Reykjavík is a great base and the gateway to the natural treasures offered by the vast volcanic island that is Iceland. Even if you’re short on time, make sure to visit the wonders of the nearby Golden Circle: go for a walk among the magnificent geological formations of the Mid-Atlantic Ridge Canyon in Þingvellir National Park, see water-spitting geysers at Geysir and admire the fast-flowing, 32-metre Gullfoss waterfall. Looking for some top R&R? Take a trip to the milky-blue waters of the Blue Lagoon and soak your tired limbs in its mineral-rich pools, while treating your skin to a silica mud mask. Or take a dip in one of the city's amazing pools, complete with saunas, steam rooms and steaming hot tubs. Crazy about wildlife?
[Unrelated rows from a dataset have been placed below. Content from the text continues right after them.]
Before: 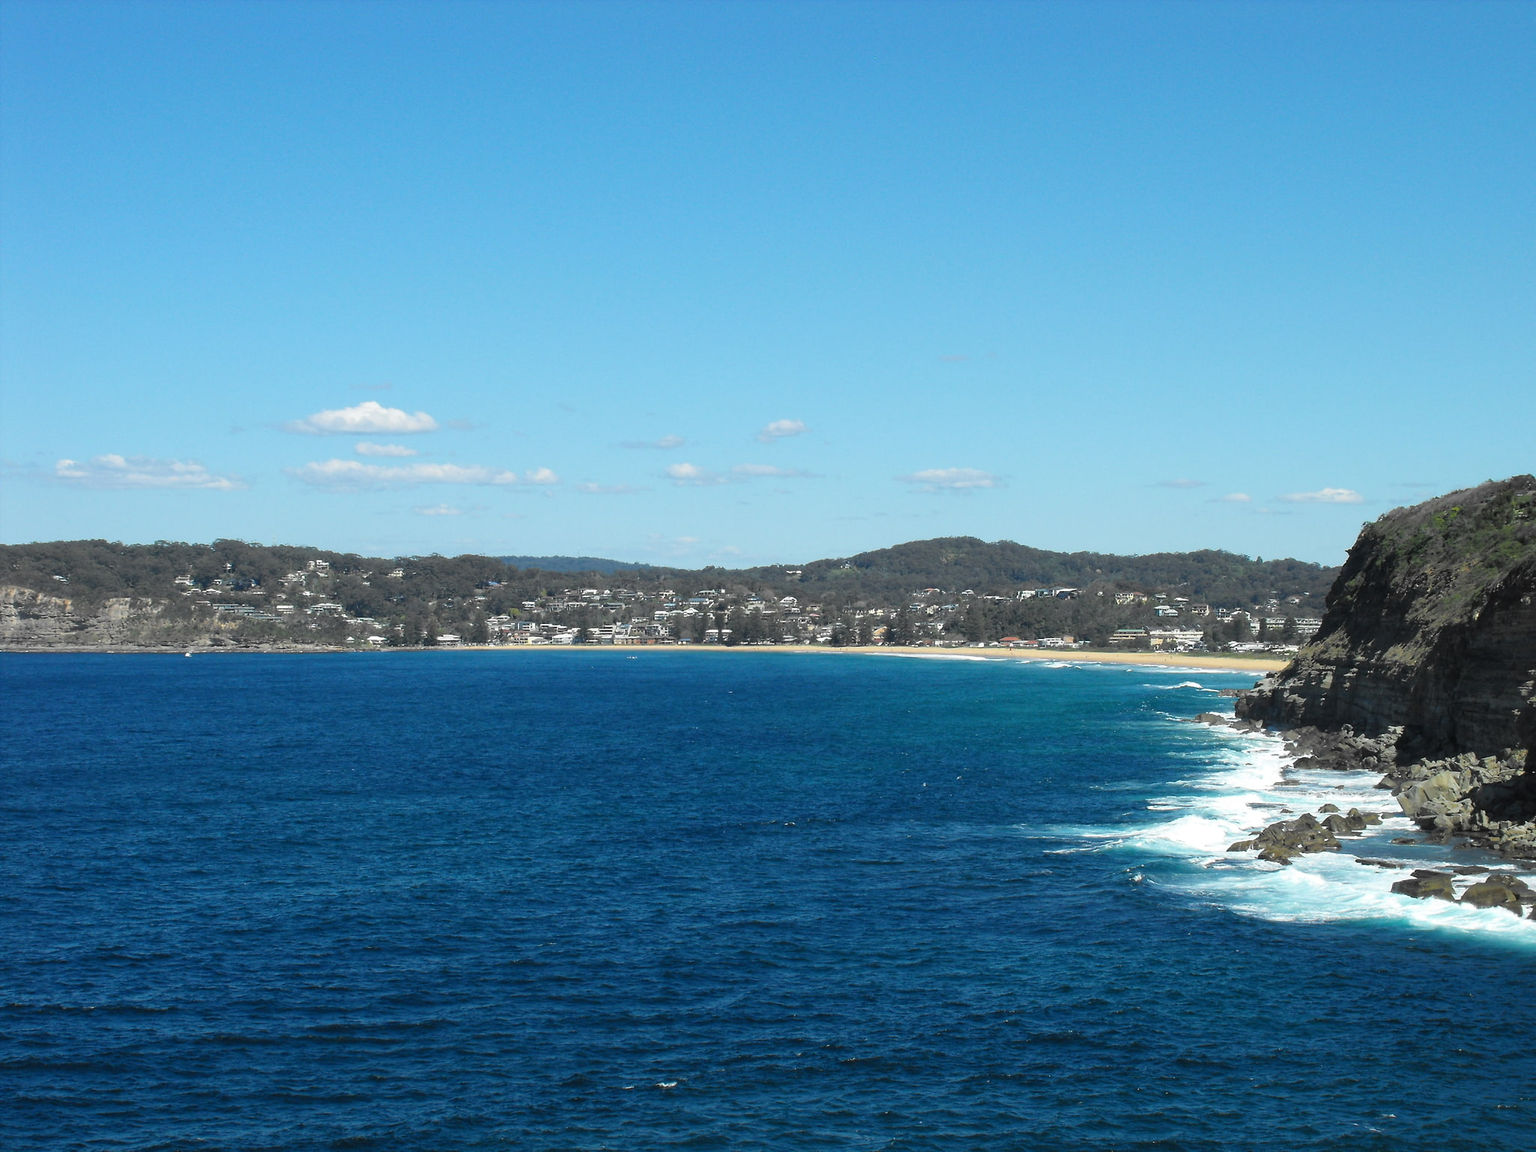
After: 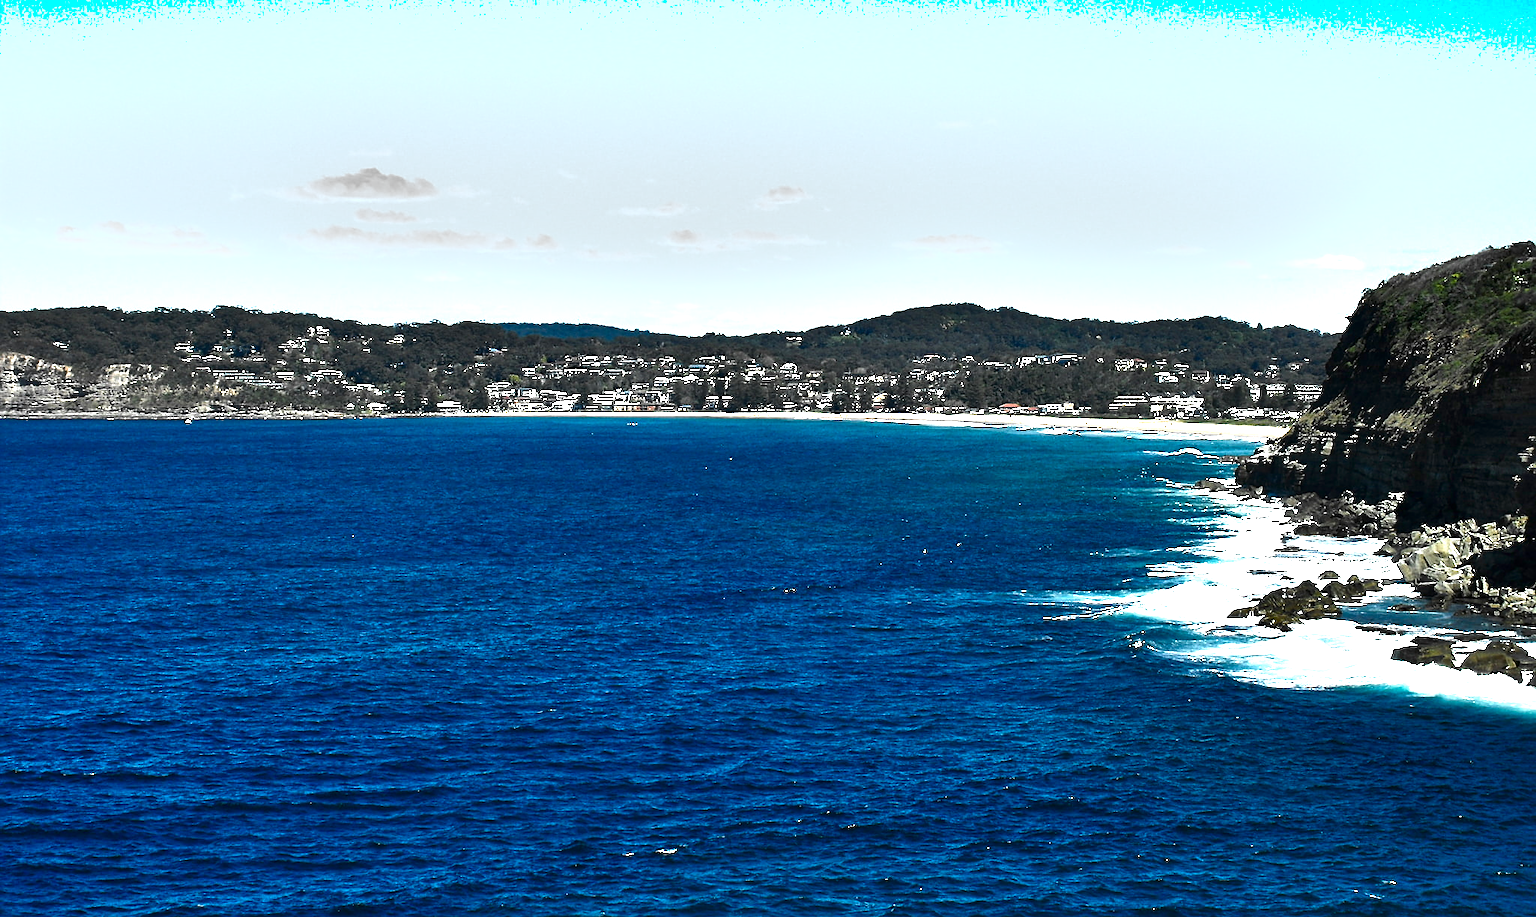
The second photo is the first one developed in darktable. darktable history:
shadows and highlights: low approximation 0.01, soften with gaussian
contrast brightness saturation: brightness -0.532
crop and rotate: top 20.335%
sharpen: amount 0.498
exposure: black level correction 0, exposure 1.2 EV, compensate exposure bias true, compensate highlight preservation false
Head out to sea on a whale-watching tour and spot different species of the mighty mammal, including minke and humpback whales.

Reykjavík airport

Keflavík International Airport, aka Reykjavík–Keflavík Airport, is Iceland’s main aviation hub, 50 kilometres southwest of the Icelandic capital. Access to the city is easy by express coach (45 minutes) or public bus (a bit slower), rental car or taxi. The one-terminal airport boasts a clean, modern design and is being further expanded to meet the demands of Iceland’s booming tourism industry. In addition to duty-free shops, there are Icelandic design, handicrafts and clothing shops, souvenirs, electronics, an Icelandic deli and even an optician’s. Dining options include restaurants, bars and coffee shops if you’re feeling peckish.

Reykjavík weather

As the world’s most northerly capital, Reykjavík has a subpolar oceanic climate, with bitter winters and cool summers. Weather here is notoriously changeable so pack accordingly. Summer brings temperatures between 10 and 15°C and the famous white nights (it doesn’t get completely dark even at midnight!). Winter months are snowy and chilly, with temperatures hovering on either side of freezing point but rarely dropping below -15°C . Most people choose to visit Iceland from late May to early September, when daylight is aplenty and travelling around the island is easy by bus or rental car. If you’re chasing the Northern Lights, time your visit between September and mid-April.